- **Your instructions**:
Reproduce every line of the items below verbatim, leaving out the pictures.

- **Data section**:

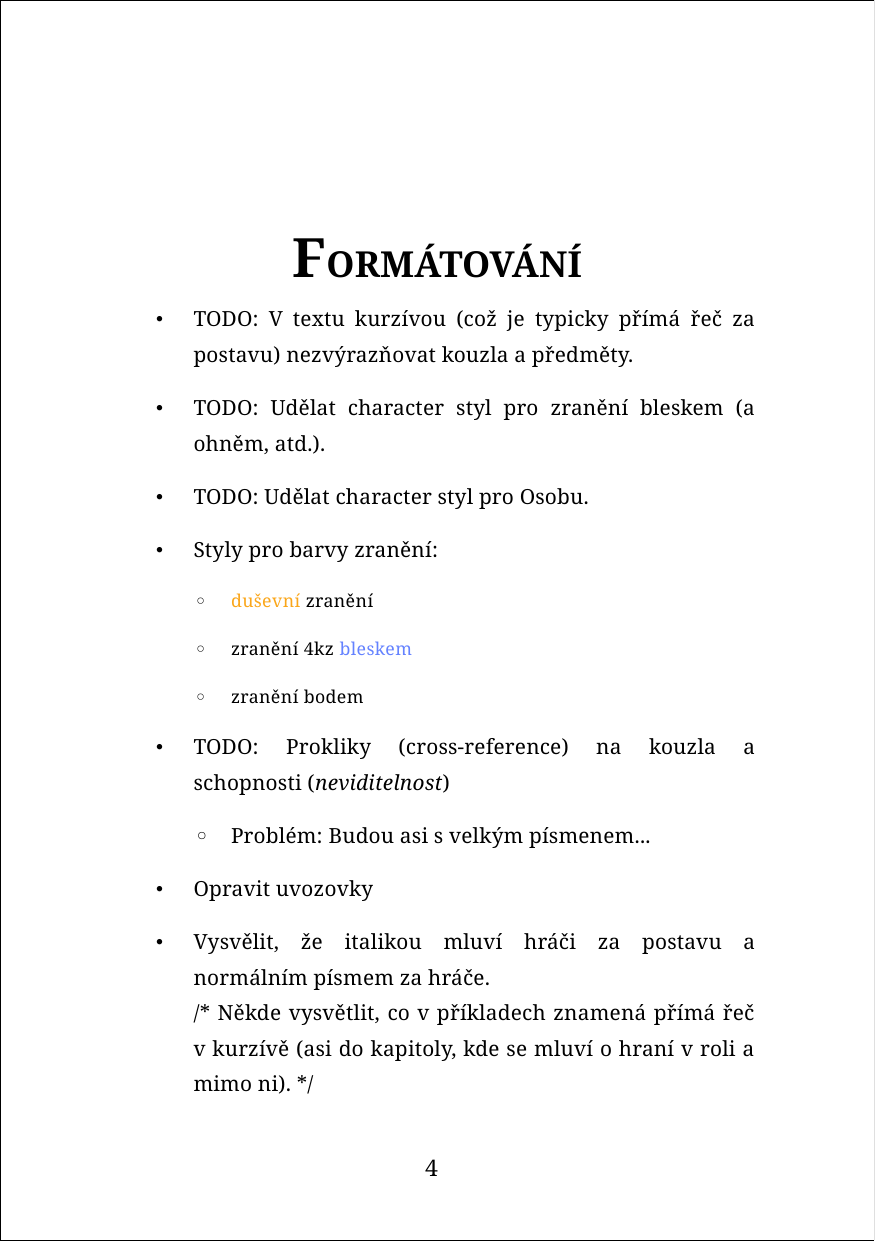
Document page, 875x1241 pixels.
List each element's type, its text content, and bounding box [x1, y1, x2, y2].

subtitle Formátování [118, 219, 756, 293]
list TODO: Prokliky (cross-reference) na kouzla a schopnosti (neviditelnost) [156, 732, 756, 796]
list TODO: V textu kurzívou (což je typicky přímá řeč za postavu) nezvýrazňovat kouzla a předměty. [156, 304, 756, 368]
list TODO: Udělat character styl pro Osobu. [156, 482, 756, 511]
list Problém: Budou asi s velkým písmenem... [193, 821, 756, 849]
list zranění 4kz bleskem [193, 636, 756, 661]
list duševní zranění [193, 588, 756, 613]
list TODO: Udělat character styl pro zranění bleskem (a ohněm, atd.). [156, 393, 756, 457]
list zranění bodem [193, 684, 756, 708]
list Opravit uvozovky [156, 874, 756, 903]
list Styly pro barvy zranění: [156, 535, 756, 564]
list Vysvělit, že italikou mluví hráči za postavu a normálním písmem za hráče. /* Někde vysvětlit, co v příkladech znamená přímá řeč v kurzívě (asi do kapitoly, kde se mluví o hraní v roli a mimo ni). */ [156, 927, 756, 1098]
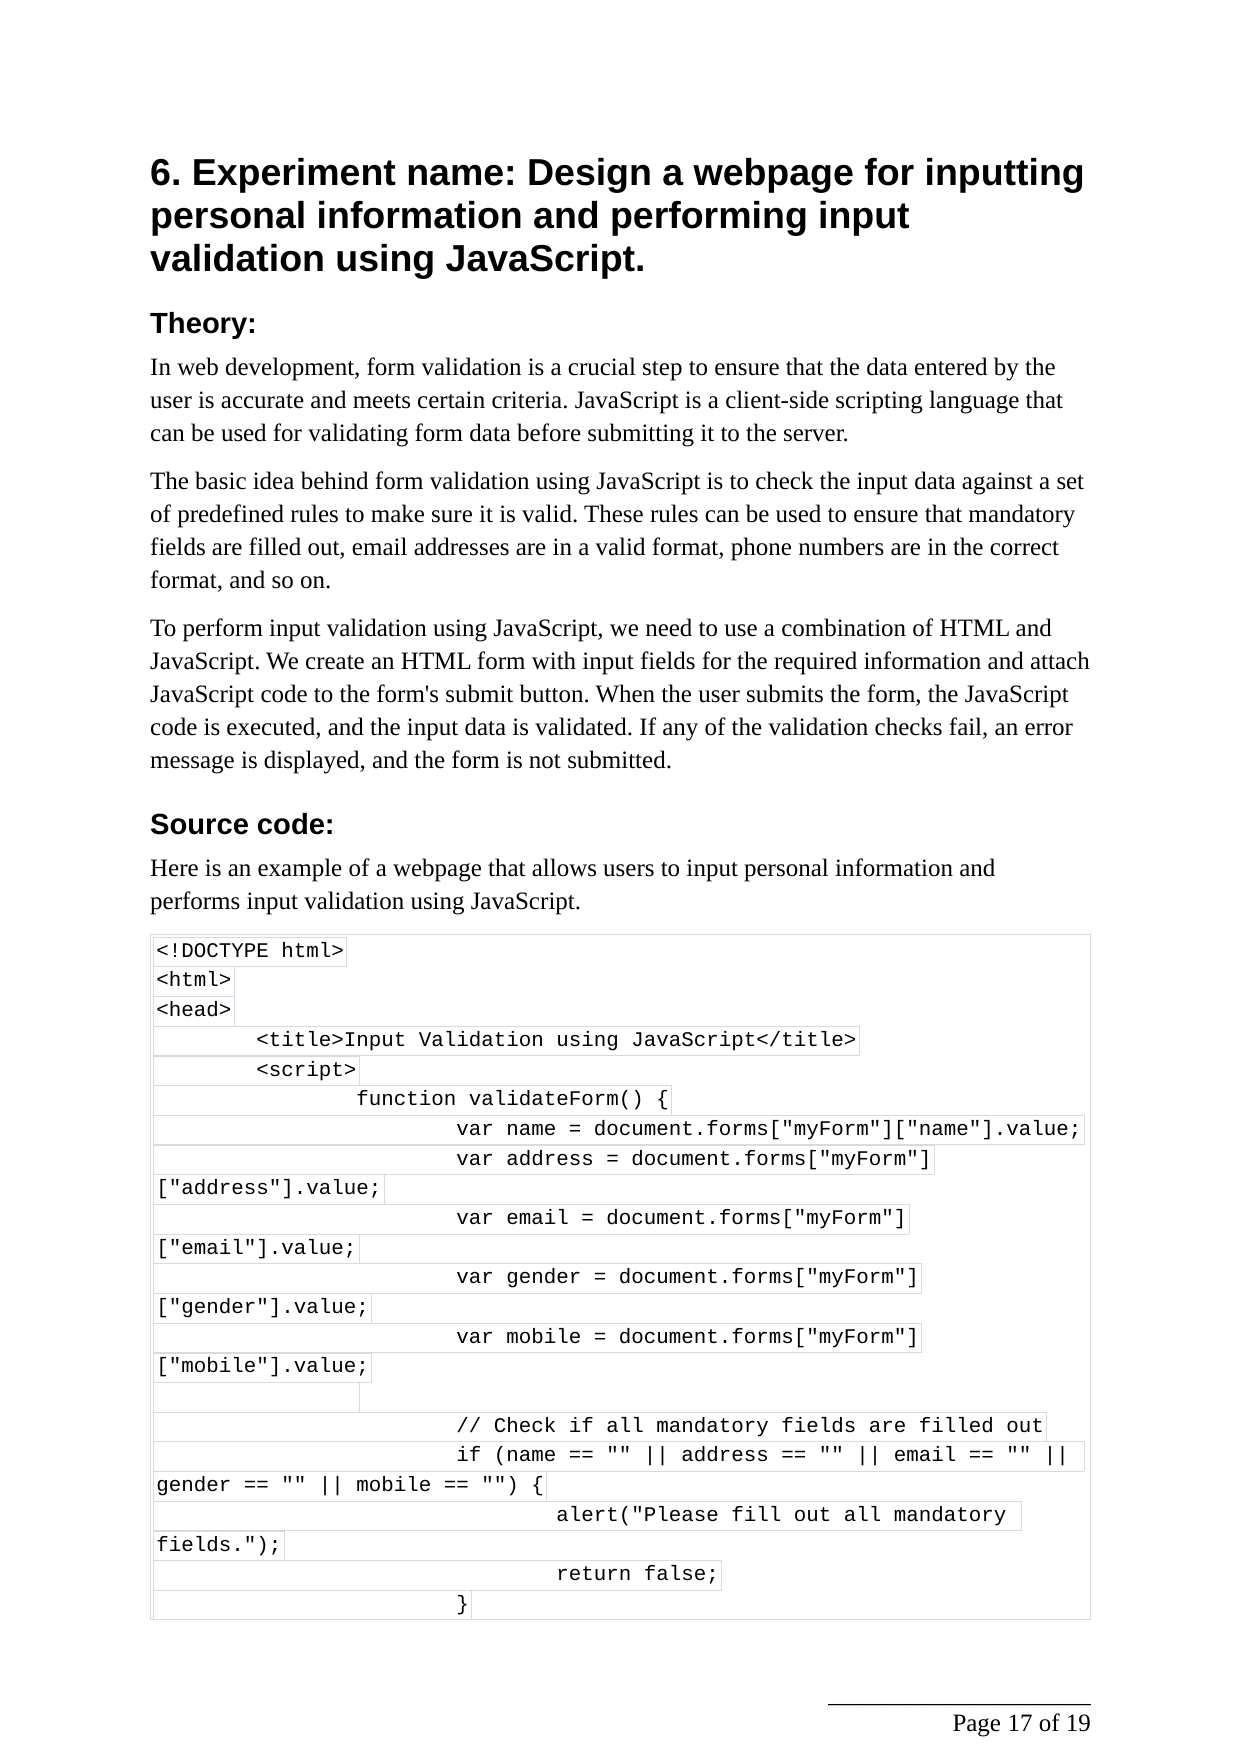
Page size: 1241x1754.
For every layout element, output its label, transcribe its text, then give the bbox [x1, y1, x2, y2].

- **Written solution**:
Document page, 875x1241 pixels.
List each element's type, its text content, and bounding box [x1, y1, x2, y2].

subtitle Formátování [118, 219, 756, 293]
list TODO: Prokliky (cross-reference) na kouzla a schopnosti (neviditelnost) [156, 732, 756, 796]
list TODO: V textu kurzívou (což je typicky přímá řeč za postavu) nezvýrazňovat kouzla a předměty. [156, 304, 756, 368]
list TODO: Udělat character styl pro Osobu. [156, 482, 756, 511]
list Problém: Budou asi s velkým písmenem... [193, 821, 756, 849]
list zranění 4kz bleskem [193, 636, 756, 661]
list duševní zranění [193, 588, 756, 613]
list TODO: Udělat character styl pro zranění bleskem (a ohněm, atd.). [156, 393, 756, 457]
list zranění bodem [193, 684, 756, 708]
list Opravit uvozovky [156, 874, 756, 903]
list Styly pro barvy zranění: [156, 535, 756, 564]
list Vysvělit, že italikou mluví hráči za postavu a normálním písmem za hráče. /* Někde vysvětlit, co v příkladech znamená přímá řeč v kurzívě (asi do kapitoly, kde se mluví o hraní v roli a mimo ni). */ [156, 927, 756, 1098]
Page size: 1241x1754.
For every layout element, output its label, transcribe its text, then give the bbox [x1, y1, x2, y2].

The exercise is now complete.